Biblically speaking, the dynamic of call and response is echoed throughout the entire story from beginning to end.
Creation and Vocation (Original Call)
The divine creator sends forth His word and His spirit and the universe is created. He forms humankind in his own image and places them in a garden where He was said to "walk [with them] ...in the cool of the day". There He gives them the dignity of sharing in His holy task of tending to and cultivating the divine Shalom (order, beauty, goodness, abundance) of the garden:
And God blessed them, and God said unto them, Be fruitful, and multiply, and replenish the earth, and subdue it: and have dominion over the fish of the sea, and over the fowl of the air, and over every living thing that moveth upon the earth.
The divine blessing of Shalom within the garden of Eden was meant to be spread to the ends of the earth. This purpose for humanity could be considered the original calling or purpose for humanity.

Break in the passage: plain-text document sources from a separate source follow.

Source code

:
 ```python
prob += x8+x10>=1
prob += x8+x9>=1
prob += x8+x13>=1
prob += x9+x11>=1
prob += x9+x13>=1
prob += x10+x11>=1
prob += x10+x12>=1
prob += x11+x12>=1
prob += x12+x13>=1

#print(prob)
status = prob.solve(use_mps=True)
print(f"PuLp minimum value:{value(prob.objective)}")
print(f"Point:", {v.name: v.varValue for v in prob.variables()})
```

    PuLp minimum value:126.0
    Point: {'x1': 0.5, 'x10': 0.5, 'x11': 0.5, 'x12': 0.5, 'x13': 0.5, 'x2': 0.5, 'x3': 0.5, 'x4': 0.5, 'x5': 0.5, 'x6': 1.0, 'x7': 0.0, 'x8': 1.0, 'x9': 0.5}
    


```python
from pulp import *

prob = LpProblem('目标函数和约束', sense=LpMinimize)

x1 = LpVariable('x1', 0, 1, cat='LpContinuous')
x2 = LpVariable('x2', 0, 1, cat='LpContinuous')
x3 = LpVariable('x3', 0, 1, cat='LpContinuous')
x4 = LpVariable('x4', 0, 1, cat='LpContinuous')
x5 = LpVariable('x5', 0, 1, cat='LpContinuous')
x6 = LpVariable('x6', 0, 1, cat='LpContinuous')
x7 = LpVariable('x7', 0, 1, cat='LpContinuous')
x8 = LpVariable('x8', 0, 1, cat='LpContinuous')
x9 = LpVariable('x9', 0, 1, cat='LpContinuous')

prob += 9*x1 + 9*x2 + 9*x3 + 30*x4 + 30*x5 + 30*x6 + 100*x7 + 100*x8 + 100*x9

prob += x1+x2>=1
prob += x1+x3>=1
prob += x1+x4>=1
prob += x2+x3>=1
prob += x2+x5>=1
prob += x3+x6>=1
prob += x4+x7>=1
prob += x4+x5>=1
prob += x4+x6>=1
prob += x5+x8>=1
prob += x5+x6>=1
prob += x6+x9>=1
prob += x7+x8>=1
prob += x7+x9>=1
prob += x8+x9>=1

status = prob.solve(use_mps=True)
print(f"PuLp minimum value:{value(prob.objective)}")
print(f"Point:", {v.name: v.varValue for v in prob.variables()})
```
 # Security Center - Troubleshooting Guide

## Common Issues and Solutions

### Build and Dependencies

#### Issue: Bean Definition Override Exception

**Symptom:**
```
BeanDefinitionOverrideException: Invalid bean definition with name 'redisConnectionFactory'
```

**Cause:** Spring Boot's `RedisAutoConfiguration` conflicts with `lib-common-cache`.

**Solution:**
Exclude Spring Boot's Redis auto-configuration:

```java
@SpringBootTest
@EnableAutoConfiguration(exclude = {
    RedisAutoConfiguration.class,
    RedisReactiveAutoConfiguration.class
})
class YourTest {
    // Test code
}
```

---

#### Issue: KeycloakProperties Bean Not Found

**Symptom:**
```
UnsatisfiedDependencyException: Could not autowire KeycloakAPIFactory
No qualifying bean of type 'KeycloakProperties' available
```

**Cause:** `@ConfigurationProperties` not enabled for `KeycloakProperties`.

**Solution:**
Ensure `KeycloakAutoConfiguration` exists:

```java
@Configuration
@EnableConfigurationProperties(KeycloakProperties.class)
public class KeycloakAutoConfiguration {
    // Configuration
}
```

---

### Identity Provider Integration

Salvation History (Ongoing Call)
Despite the incredible privileges and dignities conferred upon humanity by God, through a series of compromises, humanity forfeited their rights to this divine Shalom by breaking the trust that had been established. In that moment there was a deep fracturing within humanity and the created order suffered the effects of this loss of Shalom.
The rest of the bible traces out the ongoing call of the one who never stops pursuing his fallen image bearers, as seen in Genesis 3:8,
"But the LORD God called to the man, Where are you?.”
Occupations and Vocations (Occupational Calls)
Throughout Church History, the idea of Vocation has often been merged with the idea of one's occupation or career. Unfortunately, in various times and places, the Church has been guilty of celebrating vocational ministers (those employed in full-time Christian service) over and above all other occupations.
During the time of the Protestant Reformation, the theology of the Priesthood of all believers was restored to the Church and was instrumental in breaking down the so-called sacred/secular divide in which all forms of honest labor cam be regarded as holy unto the Lord. Eventually, this led to a phenomenon often referred to as the Protestant work ethic.